Core Idea: Stroke attributes (line thickness, curvature, texture density) are intrinsically encoded in the self-attention and cross-attention relationships of pretrained diffusion models. By dynamically aligning attention patterns between content and reference features, style transfer can be achieved without compromising structural integrity.

Method¶

Overall Architecture¶

Inputs: a content image \(I^{cnt}\) and a reference sketch \(I^{ref}\). Latent representations of the content, reference, and contour (extracted via the TEED edge detector) are obtained through DDPM inversion.
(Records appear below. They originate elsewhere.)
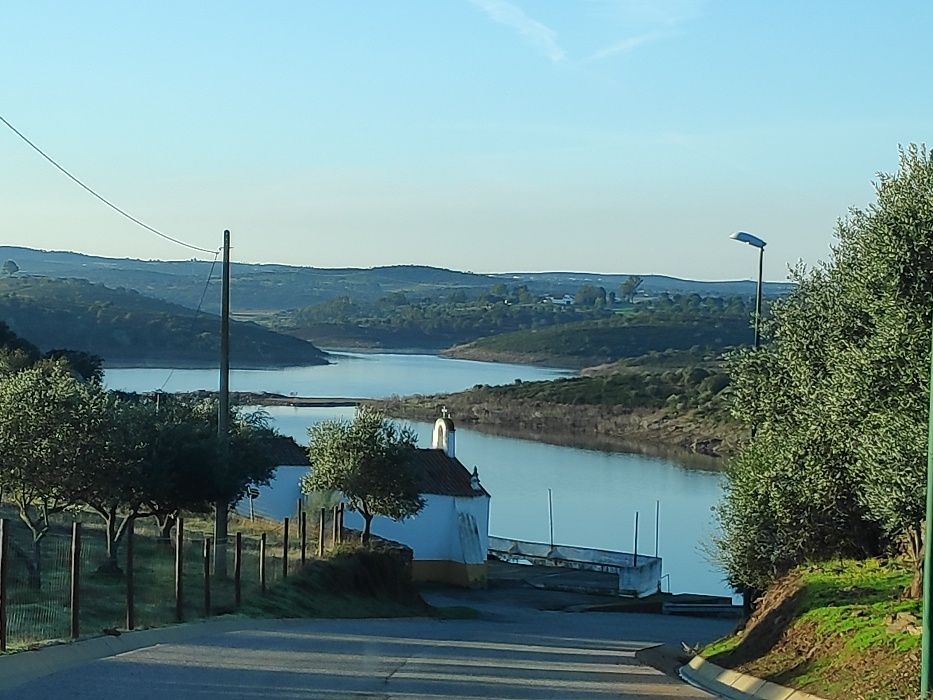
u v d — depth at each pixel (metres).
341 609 29.44
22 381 26.77
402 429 46.97
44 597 21.36
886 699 12.26
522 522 70.06
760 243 22.80
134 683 13.52
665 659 21.86
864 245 16.05
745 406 20.89
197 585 26.33
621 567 56.75
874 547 20.23
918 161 15.55
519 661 19.06
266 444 39.91
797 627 16.83
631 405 120.00
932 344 12.06
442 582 53.84
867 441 14.84
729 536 23.16
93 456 26.19
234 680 14.39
During denoising, three modules collaborate to generate the stylized sketch.

Key Designs¶

Cross-image Stroke Attention (CSA): Performs Key-Value substitution within the self-attention layers of the diffusion model. The K/V features of the reference sketch are blended with those of the content image and injected into the generation process:

\(K^{ske}_t = K^{ref}_t + \alpha K^{cnt}_t, \quad V^{ske}_t = V^{ref}_t + \alpha V^{cnt}_t\)

where \(\alpha\) controls the mixing ratio between reference and content. Unlike direct feature blending (e.g., InstantStyle), this approach leverages the attention mechanism to naturally map stroke features to semantically corresponding regions. However, direct K-V substitution may distort certain structural elements (e.g., curves), necessitating the complementary modules described below.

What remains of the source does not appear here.